Once you've gone through the Study Guide links and any others that you have found, you can return to the repository to see examples. In particular, the repository contains a Python script called arp_interrogate.py.

It goes through loading the ARP data from the "show ip arp" command, parsing it, and creating a Pandas Data Frame.

It then goes through a variety of questions (some of which you have seen above) to show how the Data Frame can be "interrogated" to get to information that might prove useful.

There are comments throughout which are reminders for me and which may be useful to you.

The script is designed to run with data in the repository by default but you can pass it your own "show ip arp" output with the -o option.

Using the -i option will drop you into iPython with all of the data still in memory for you to use. This will allow you to interrogate the data in the Data Frame yourself..

If you would like to use it make sure you clone or download the repository and set up the expected environment.

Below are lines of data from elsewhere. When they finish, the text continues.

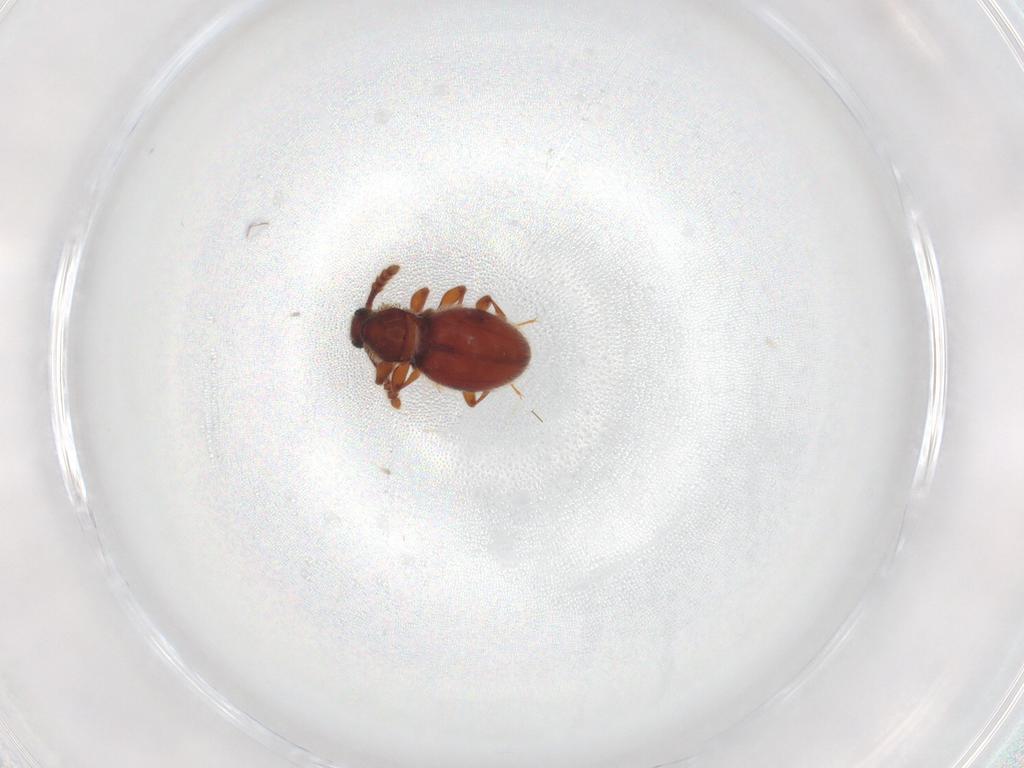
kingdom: Animalia
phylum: Arthropoda
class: Insecta
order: Coleoptera
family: Staphylinidae
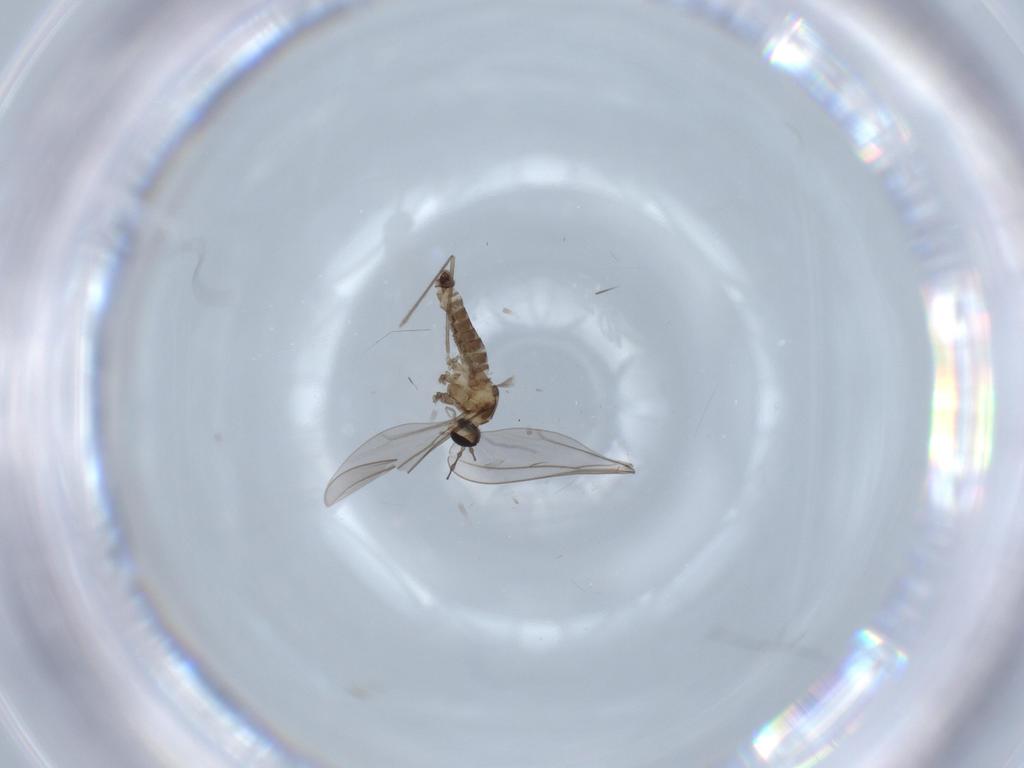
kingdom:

Options for the arp_interrogate.py script:

(pandas) Claudias-iMac:pandas_neteng claudia$ python arp_interrogate.py -h
usage: arp_interrogate.py [-h] [-t TEMPLATE_FILE] [-o OUTPUT_FILE] [-v]
                        [-f FILENAME] [-s] [-i] [-c]

Script Description

optional arguments:
-h, --help           show this help message and exit
-t TEMPLATE_FILE, --template_file TEMPLATE_FILE
                      TextFSM Template File
-o OUTPUT_FILE, --output_file OUTPUT_FILE
                      Full path to file with show command show ip arp output
-v, --verbose         Enable all of the extra print statements used to
                      investigate the results
-f FILENAME, --filename FILENAME
                      Resulting device data parsed output file name suffix
-s, --save           Save Parsed output in TXT, JSON, YAML, and CSV Formats
-i, --interactive     Drop into iPython
-c, --comparison     Show Comparison

Usage: ' python arp_interrogate.py Will run with default data in the
repository'
(pandas) Claudias-iMac:pandas_neteng claudia$

Study Guide

A Quick Introduction to the “Pandas” Python Library

https://towardsdatascience.com/a-quick-introduction-to-the-pandas-python-library-f1b678f34673

For me this is the class that made all the other classes start to make sense.

Note that this class is not Free.

Pandas Fundamentals by Paweł Kordek on PluralSight is exceptionally good.

There is quite alot to Pandas and it can be overwhelming (at least it was for me) but this course in particular got me working very quickly and explained things in a very clear way.

Python Pandas Tutorial 2: Dataframe Basics by codebasics <- good for Pandas operations and set_index

Python Pandas Tutorial 5: Handle Missing Data: fillna, dropna, interpolate by codebasics

Python Pandas Tutorial 6. Handle Missing Data: replace function by codebasics

Real Python <- this is terrific resource for learning Python

There is a lot of content here. Explore at will. The two below I found particularly helpful.

https://realpython.com/search?q=pandas

Intro to DataFrames by Joe James <--great 'cheatsheet'



What others have shared...

Analyzing Wireshark Data with Pandas


Disclaimer

THE SOFTWARE in the mentioned repository IS PROVIDED “AS IS”, WITHOUT WARRANTY OF ANY KIND, EXPRESS OR IMPLIED, INCLUDING BUT NOT LIMITED TO THE WARRANTIES OF MERCHANTABILITY, FITNESS FOR A PARTICULAR PURPOSE AND NON INFRINGEMENT. IN NO EVENT SHALL THE AUTHORS OR COPYRIGHT HOLDERS BE LIABLE FOR ANY CLAIM, DAMAGES OR OTHER LIABILITY, WHETHER IN AN ACTION OF CONTRACT, TORT OR OTHERWISE, ARISING FROM, OUT OF OR IN CONNECTION WITH THE SOFTWARE OR THE USE OR OTHER DEALINGS IN THE SOFTWARE.